It all started not long after I had trouble installing MacAfee antivirus and logged onto a website for help. I usually check to see if it is an official website but neglected to do so this time.
A person with an India-type accent answered and said he needed to access my computer to solve my problem. Against my better judgement, I acceeded but when he tried to show
me all the problems and asked for money to fix them, I became suspicious, said no and turned computer off. Several weeks later (near end of 2015), strange things began to happen
and since then, it became obvious that someone, or more likely, an organization, was remotely accessing any computer I used.
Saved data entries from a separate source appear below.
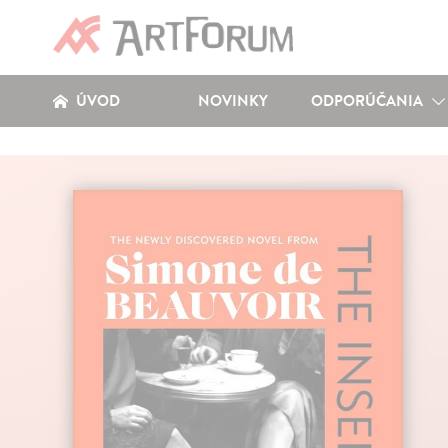
ÚVOD
NOVINKY
ODPORÚČANIA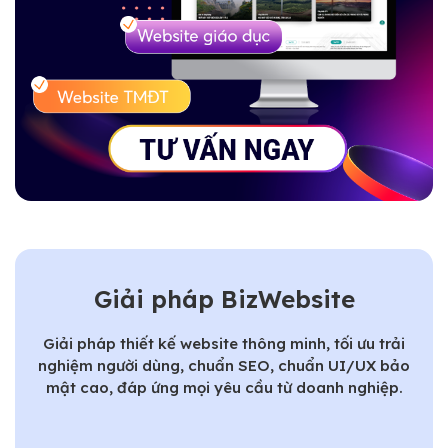
Giải pháp BizWebsite
Giải pháp thiết kế website thông minh, tối ưu trải
nghiệm người dùng, chuẩn SEO, chuẩn UI/UX bảo
mật cao, đáp ứng mọi yêu cầu từ doanh nghiệp.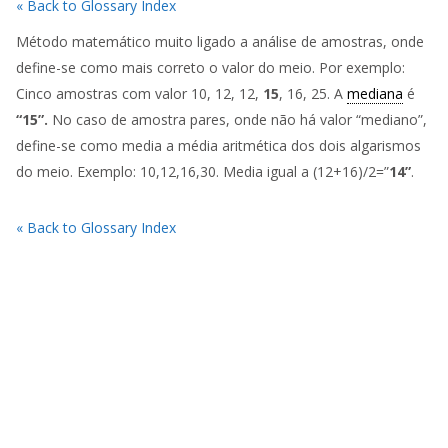
« Back to Glossary Index
Método matemático muito ligado a análise de amostras, onde
define-se como mais correto o valor do meio. Por exemplo:
Cinco amostras com valor 10, 12, 12,
15
, 16, 25. A
mediana
é
“15”.
No caso de amostra pares, onde não há valor “mediano”,
define-se como media a média aritmética dos dois algarismos
do meio. Exemplo: 10,12,16,30. Media igual a (12+16)/2=”
14”
.
« Back to Glossary Index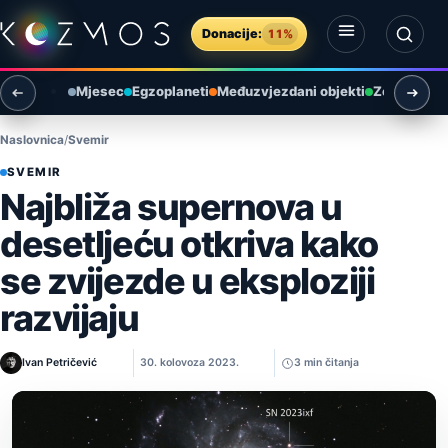
Preskoči na sadržaj
Donacije:
11%
Otvori izbornik
Otvori pretragu
Mjesec
Egzoplaneti
Međuzvjezdani objekti
Zemlja i ok
Naslovnica
Svemir
SVEMIR
Najbliža supernova u
desetljeću otkriva kako
se zvijezde u eksploziji
razvijaju
Ivan Petričević
30. kolovoza 2023.
3 min čitanja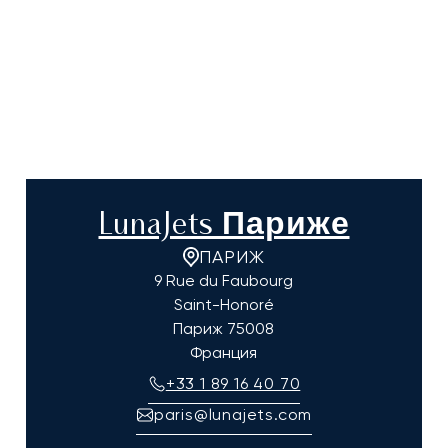
LunaJets Париже
ПАРИЖ
9 Rue du Faubourg
Saint-Honoré
Париж
75008
Франция
+33 1 89 16 40 70
paris@lunajets.com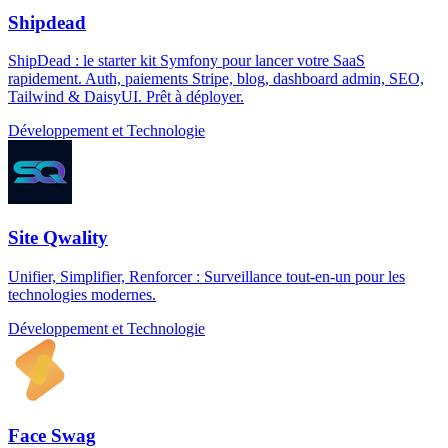
Shipdead
ShipDead : le starter kit Symfony pour lancer votre SaaS
rapidement. Auth, paiements Stripe, blog, dashboard admin, SEO,
Tailwind & DaisyUI. Prêt à déployer.
Développement et Technologie
Site Qwality
Unifier, Simplifier, Renforcer : Surveillance tout-en-un pour les
technologies modernes.
Développement et Technologie
Face Swag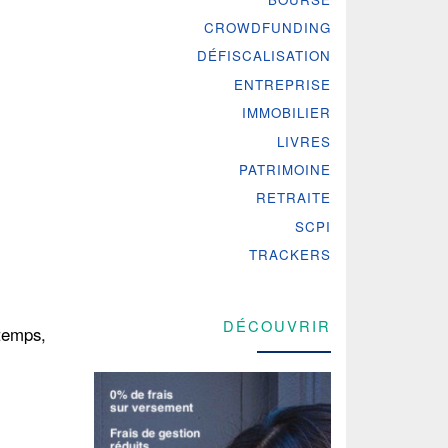
CROWDFUNDING
DÉFISCALISATION
ENTREPRISE
IMMOBILIER
LIVRES
PATRIMOINE
RETRAITE
SCPI
TRACKERS
DÉCOUVRIR
 temps,
.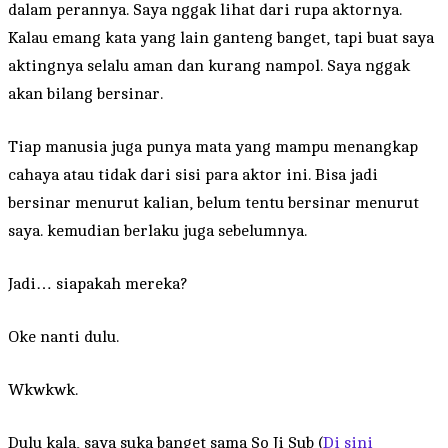
dalam perannya. Saya nggak lihat dari rupa aktornya.
Kalau emang kata yang lain ganteng banget, tapi buat saya
aktingnya selalu aman dan kurang nampol. Saya nggak
akan bilang bersinar.
Tiap manusia juga punya mata yang mampu menangkap
cahaya atau tidak dari sisi para aktor ini. Bisa jadi
bersinar menurut kalian, belum tentu bersinar menurut
saya. kemudian berlaku juga sebelumnya.
Jadi… siapakah mereka?
Oke nanti dulu.
Wkwkwk.
Dulu kala, saya suka banget sama So Ji Sub (
Di sini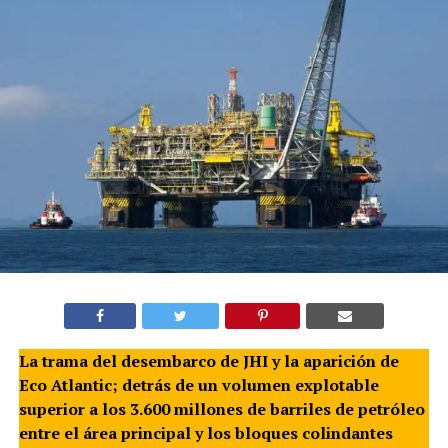
La trama del desembarco de JHI y la aparición de
Eco Atlantic; detrás de un volumen explotable
superior a los 3.600 millones de barriles de petróleo
entre el área principal y los bloques colindantes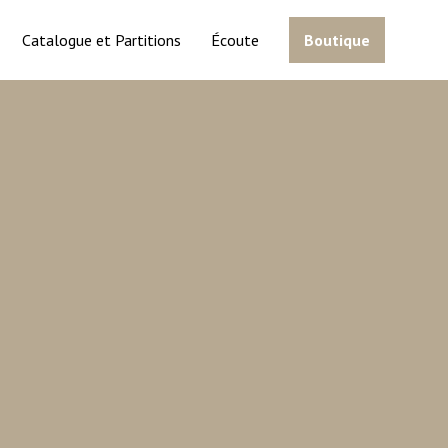
Catalogue et Partitions
Écoute
Boutique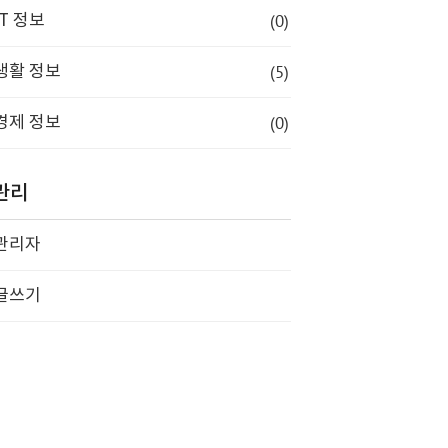
(0)
IT 정보
(5)
생활 정보
(0)
경제 정보
관리
관리자
글쓰기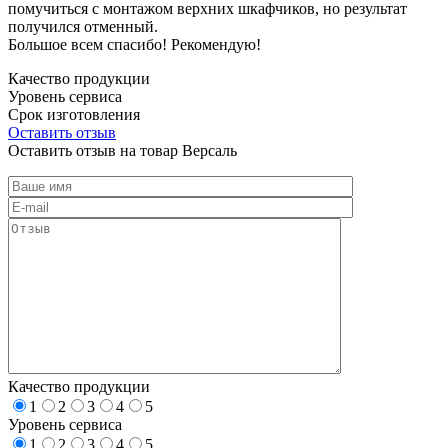
помучиться с монтажом верхних шкафчиков, но результат
получился отменный.
Большое всем спасибо! Рекомендую!
Качество продукции
Уровень сервиса
Срок изготовления
Оставить отзыв
Оставить отзыв на товар Версаль
Качество продукции
1
2
3
4
5
Уровень сервиса
1
2
3
4
5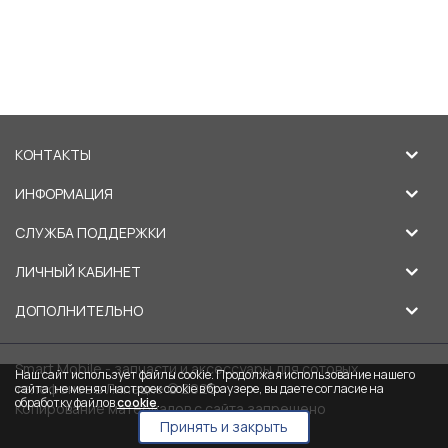
КОНТАКТЫ
ИНФОРМАЦИЯ
СЛУЖБА ПОДДЕРЖКИ
ЛИЧНЫЙ КАБИНЕТ
ДОПОЛНИТЕЛЬНО
Smart Mobile - запчасти и аксессуары для сотовых
Наш сайт использует файлы cookie. Продолжая использование нашего
телефонов в Липецке © 2026
сайта, не меняя настроек cookie в браузере, вы даете согласие на
обработку файлов
cookie
.
Копирование материалов с сайта запрещено
Принять и закрыть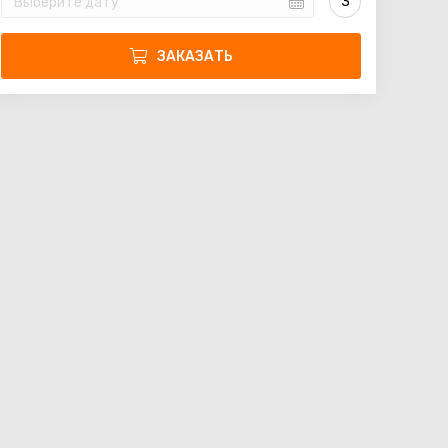
ЗАКАЗАТЬ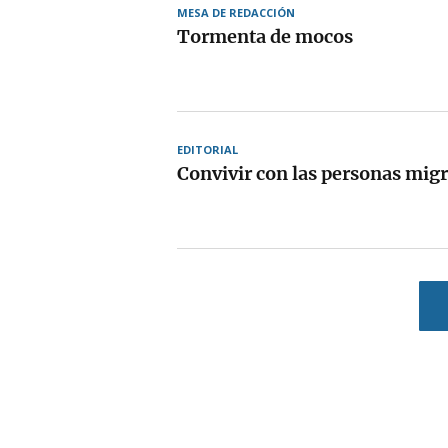
MESA DE REDACCIÓN
Tormenta de mocos
EDITORIAL
Convivir con las personas mig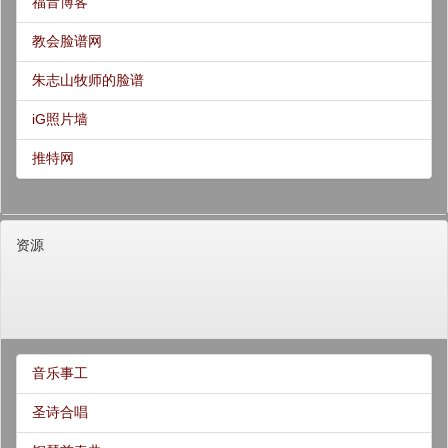
福音博客
教会脸谱网
朱志山牧师的脸谱
iG照片墙
推特网
资源
音乐事工
圣诗合唱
Here are some of the evidence of this:
1. Changes occur in various CMOS settings. One favorite is the NumLock. The setting always changes to "on".
2. Attempts to delete selected files are not possible. Media Player is one but there are many. If they seem to be deleted, they pop back up again after several seconds . These
files always seem to have "Trusted Installer" listed as the Owner in the Properties-Security Tab or at least one of the Users. I have tried getting rid of Trusted Installer but usually it finds
a way to appear again in some form or another. Incidentally, one of the computer log files lists a program or service called Trusted Installer.exe that is being installed.
My favorite photo editor was free of Trusted Installer until recently but now it is infected. First, the cropping feature I was using would not open (greyed out). A look at the Security tab
showed that "Trusted Installer" was now listed.
3. The computer says it is installing Updates practically every time I turn on the computer or turn it off. Sometimes it is the Registry. It warns me not to turn off or unplug the computer
but now I do anyway with no ill effects. One of tell-tale signs that the hacker is at work is a whirling circle that appears on screen. It appears very often and some times, for long periods.
From my long experience with computers, this behavior is not normal.
4. In one case, the computer I was using would not let me use a CD with assorted utility programs. I often used it for wiping or editing the hard drive. The CD would load for about 5-10
seconds & then eject. Other CD's acted normally. There is nothing wrong with the CD as I have used it many times since then. Several attempts using DOS didn't work. I finally tried to
load Debug but on every attempt, the keyboard would go dead.
5. When I first noticed that things were not normal, I looked at the log files for Windows 7. One which was under "Perflogs" or something similar, listed what was being installed. I
noticed & remembered 2 items. One was a keyboard logger and another was to turn the audio gain to maximum. I tried to copy this file but failed. Now, every installation of Windows
7 lists the name Perflogs but it is empty. That a keyboard logger is present is evident as passwords are ineffective. Even the settings in my router keep changing after I set them up. In
particular, when I run ipconfig, I notice uPnP is being used to connect to the network so I disable this feature but it and other settings I change keep coming back.
6. I tried using some old Windows 98 installation floppies but I neglected to set the slider for editing the files. It soon became evident that the critical files like autoexec.bat & config.sys
were being changed. Using DOS, the PATH, ASSIGN,ATTRIBUTE & other commands were constantly being changed so it became very confusing.
7. I tried NMAP on some of the strange IP's I encountered and one was from a place in Russia. I wonder if I am one of Russia's netbots or whatever they are called. However, another
IP was from China so who knows?
After more than 2 years of trying to get rid of this pest, I do not have the solution. When installing Windows, he does not need to wait for me to connect to the internet. As soon as the
installation starts to load the network devices, the screen goes blank several times and I think he is now able to access the computer to at least some degree. I think he uses Media
Player but apparently any similar program that allows streaming like Gaming will do. From inspecting the register, I suspect internet radio is also used but this is only a guess. I have
contaminated my daughters computer when I used my computer while she had hers on. When she moved and got a new internet provider, he disappeared but when I visited her
months later & turned on my camera, he was back. I have even bought a new computer & gone far from any other computer but forgot that she had her cell phone. It looks like the only
solution is to buy a new computer, move to a new location, assume a new identity and pray. I'm hoping somebody on this forum has a less drastic solution.